One of the company’s most widely held bonds plunged by 6 cents on the dollar to 28.5 cents on Wednesday, a record low. The rout -- triggered by Evergrande’s warning of a potential default if its asset-sale plans fail to materialize -- accelerated during European market hours as private banks offloaded positions, traders said.
The collateral damage was concentrated in junk-rated developers including Kaisa Group Holdings Ltd., Fantasia Holdings Group Co. and Guangzhou R&F Properties Co. The latter company’s dollar notes due 2024 tumbled 4.1 cents to 66.8, according to Bloomberg-compiled data. Declines in the broader Chinese high-yield space reached as much as 2 cents on the dollar, halting a tentative rally over the past few days.

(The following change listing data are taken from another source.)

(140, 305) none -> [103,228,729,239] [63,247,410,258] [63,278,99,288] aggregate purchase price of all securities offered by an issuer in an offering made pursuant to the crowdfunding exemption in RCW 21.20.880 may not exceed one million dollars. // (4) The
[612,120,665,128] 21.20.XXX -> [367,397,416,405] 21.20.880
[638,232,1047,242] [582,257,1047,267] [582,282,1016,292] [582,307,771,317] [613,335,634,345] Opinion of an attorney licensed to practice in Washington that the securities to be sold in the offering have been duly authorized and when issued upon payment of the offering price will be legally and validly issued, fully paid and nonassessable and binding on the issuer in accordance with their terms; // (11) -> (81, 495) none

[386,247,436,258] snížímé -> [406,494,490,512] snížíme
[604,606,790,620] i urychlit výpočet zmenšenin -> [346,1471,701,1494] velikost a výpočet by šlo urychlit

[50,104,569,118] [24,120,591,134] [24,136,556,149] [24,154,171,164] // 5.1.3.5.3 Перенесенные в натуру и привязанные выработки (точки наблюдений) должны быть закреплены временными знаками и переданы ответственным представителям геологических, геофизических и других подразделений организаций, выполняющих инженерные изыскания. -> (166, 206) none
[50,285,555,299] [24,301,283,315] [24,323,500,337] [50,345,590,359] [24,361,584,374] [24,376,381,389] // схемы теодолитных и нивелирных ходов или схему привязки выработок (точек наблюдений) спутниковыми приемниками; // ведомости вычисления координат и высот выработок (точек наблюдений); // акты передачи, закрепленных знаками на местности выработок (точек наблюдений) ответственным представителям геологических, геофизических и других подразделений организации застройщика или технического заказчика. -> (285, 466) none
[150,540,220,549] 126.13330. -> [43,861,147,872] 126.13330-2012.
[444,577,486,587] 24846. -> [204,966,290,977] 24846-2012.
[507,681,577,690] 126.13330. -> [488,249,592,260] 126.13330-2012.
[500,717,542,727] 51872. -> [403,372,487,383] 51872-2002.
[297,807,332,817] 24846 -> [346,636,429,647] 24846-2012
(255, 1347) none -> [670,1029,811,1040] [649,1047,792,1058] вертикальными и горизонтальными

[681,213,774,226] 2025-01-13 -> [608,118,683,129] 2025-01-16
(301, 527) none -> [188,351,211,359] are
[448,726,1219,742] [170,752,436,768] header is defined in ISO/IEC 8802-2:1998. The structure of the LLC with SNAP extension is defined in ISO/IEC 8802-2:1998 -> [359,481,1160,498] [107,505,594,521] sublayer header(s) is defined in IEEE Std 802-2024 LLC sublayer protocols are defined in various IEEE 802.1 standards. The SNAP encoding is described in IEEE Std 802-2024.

Investors in China’s $12 trillion bond market have become fixated on Evergrande as they weigh the ramifications of a potential default by the world’s most indebted developer. With bondholders, banks, suppliers and homebuyers exposed to the real estate giant, any collapse could roil China’s economy. While regulators urged the company to resolve its debt woes in a rare public rebuke earlier this month, they have said little about whether state support is forthcoming. President Xi Jinping has been trying to wean the Chinese financial system off implicit government guarantees that fueled years of outsized borrowing.
China Evergrande is the biggest issuer of US Dollar denominated debt in the emerging markets. The financial markets are floating on a sea of Dollars. There are so many dollars in circulation that cross currency swaps are close to moving into a positive spread for the first time in years. Therefore, Evergrande’s problems are not arising because global liquidity is tightening. Instead, they are the result of government efforts to contain leverage ratios in the Chinese property market.
Let’s think back to the US housing bubble in the mid-2000s. The low interest rate environment following the TMT bubble, lax lending practices at banks, financial innovations like CMOs and CDS, and government policies to support housing investment resulted in massive speculation in property. Rising interest rates eventually pushed VaR pricing models over the edge and liquidity froze up. Banks went bust, the economy suffered a deep recession and millions of people lost their homes.
China has been providing free land to property developers for years and bailed out everyone that got into trouble. Access to liquidity was assured and repayment is often tied into other business lines. Since there is no property tax, investors believe that properties are a risk-free vehicle for storing wealth. That’s been the correct assumption for decades and prices have never stopped rising. The result is many consumers struggle to ever buy because investors are so overweight in the sector.
China has domestic equivalents of liar loans, NINJA loans and complicated financial structures no one really understands. Economic growth over the last decade has been based on leverage. The entire financial sector is exposed to the property sector. Government efforts to contain leverage and speculation represent a significant risk of an upset.
The question to monitor is how willing will the Xi administration be to tolerate a significant deleveraging in order to lay the foundations for future growth?
The evidence so far is the credit impulse is turning back upwards. The sheer magnitude of the problem means the government has little choice but to stick to a maintenance level of leverage. That should help to support risk taking and further delay the resolution of the above issues. The FTSE/Xinhua A600 Banks Index continues to rebound from the recent lows.
The ChiNext Index continues to trend test potential support in the region of the trend mean.
The MSCI Emerging Markets ETF, where Chinese stocks represent a significant weighting, continues to bounce from the region of the 2018 peak.